When the show debuted, the three-month time window (e.g., spring of a given year), carried over from American Gold, was still being used, with the range of feature years roughly from the late 1960s to early 1980s, with the monthly format beginning in the early 2010s.

During both eras, four weeks out of the year focus on seasonal music.

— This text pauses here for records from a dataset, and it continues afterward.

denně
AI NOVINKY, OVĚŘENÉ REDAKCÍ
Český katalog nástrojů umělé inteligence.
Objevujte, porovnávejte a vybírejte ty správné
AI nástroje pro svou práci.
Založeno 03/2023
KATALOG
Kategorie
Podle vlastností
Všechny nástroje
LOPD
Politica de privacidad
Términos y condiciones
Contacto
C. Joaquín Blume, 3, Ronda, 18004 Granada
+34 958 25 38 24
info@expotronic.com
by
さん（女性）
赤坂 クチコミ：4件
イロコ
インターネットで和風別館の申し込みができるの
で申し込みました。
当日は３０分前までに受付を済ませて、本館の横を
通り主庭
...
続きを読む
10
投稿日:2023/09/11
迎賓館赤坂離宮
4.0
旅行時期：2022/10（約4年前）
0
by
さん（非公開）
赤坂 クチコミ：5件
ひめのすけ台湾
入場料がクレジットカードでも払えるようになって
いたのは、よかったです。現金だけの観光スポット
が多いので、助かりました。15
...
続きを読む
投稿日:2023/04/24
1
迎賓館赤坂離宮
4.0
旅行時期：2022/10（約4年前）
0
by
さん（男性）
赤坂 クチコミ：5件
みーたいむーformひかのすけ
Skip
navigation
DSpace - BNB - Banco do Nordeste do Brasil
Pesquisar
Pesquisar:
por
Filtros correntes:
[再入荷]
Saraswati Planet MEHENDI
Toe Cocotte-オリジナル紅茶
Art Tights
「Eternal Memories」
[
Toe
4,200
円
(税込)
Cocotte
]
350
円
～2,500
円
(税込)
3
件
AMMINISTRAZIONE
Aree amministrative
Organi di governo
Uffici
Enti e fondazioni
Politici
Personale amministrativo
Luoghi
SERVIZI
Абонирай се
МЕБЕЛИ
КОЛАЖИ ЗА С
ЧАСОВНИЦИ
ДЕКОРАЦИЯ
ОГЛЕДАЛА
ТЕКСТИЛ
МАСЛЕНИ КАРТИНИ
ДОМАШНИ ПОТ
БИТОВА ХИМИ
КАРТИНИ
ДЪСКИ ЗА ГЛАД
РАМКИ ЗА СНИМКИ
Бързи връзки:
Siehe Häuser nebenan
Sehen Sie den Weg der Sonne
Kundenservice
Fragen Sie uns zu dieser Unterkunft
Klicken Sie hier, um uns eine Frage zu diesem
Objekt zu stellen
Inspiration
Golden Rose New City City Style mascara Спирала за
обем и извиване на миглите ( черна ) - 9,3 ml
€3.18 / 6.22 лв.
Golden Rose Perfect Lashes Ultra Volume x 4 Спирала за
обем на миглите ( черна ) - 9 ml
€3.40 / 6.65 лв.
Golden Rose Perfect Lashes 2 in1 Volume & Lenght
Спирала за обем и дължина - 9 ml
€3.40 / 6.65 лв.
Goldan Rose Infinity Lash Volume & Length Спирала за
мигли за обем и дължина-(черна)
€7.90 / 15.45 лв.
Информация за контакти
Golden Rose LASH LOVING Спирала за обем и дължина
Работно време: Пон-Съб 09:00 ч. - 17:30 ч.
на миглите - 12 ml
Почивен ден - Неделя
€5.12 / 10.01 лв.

These include "Summer Classics" (songs with the word "summer" or having summertime themes, aired Memorial Day weekend); "Halloween Classics" (the weekend nearest Oct. 31); "Christmas and Holiday Favorites" (the weekend nearest Dec. 25); and "All-Time Greatest Hits" (focusing on the biggest charting/"A-list" hits of the oldies/classic hits format's focus of the time, aired the weekend nearest Jan. 1).

The final episode, a countdown of the top hits of June 1984, was aired June 24, 2017; the new Dick Bartley's Classic Hits began airing a week later, with a dual spotlight on the hits of July 1976 and the Class of 1981. When the program ended, it was featuring songs that had not yet been recorded when the show began.

===WCBS Sunday Night Countdown===
In addition to this national show, a local Sunday Night Countdown aired for several years on WCBS-FM. The WCBS version of the show featured two top-20 (or so) lists, one of which often matched the syndicated top-20 list and spotlighted a year from the 1970s, matching it with a corresponding 10 years later, although 1978 and 1979 were matched with 1968 and 1969, respectively. For example, if the first two hours are from January 1976, then the second two hours was from January 1986.

The WCBS version of the show ended on 28 September 2014.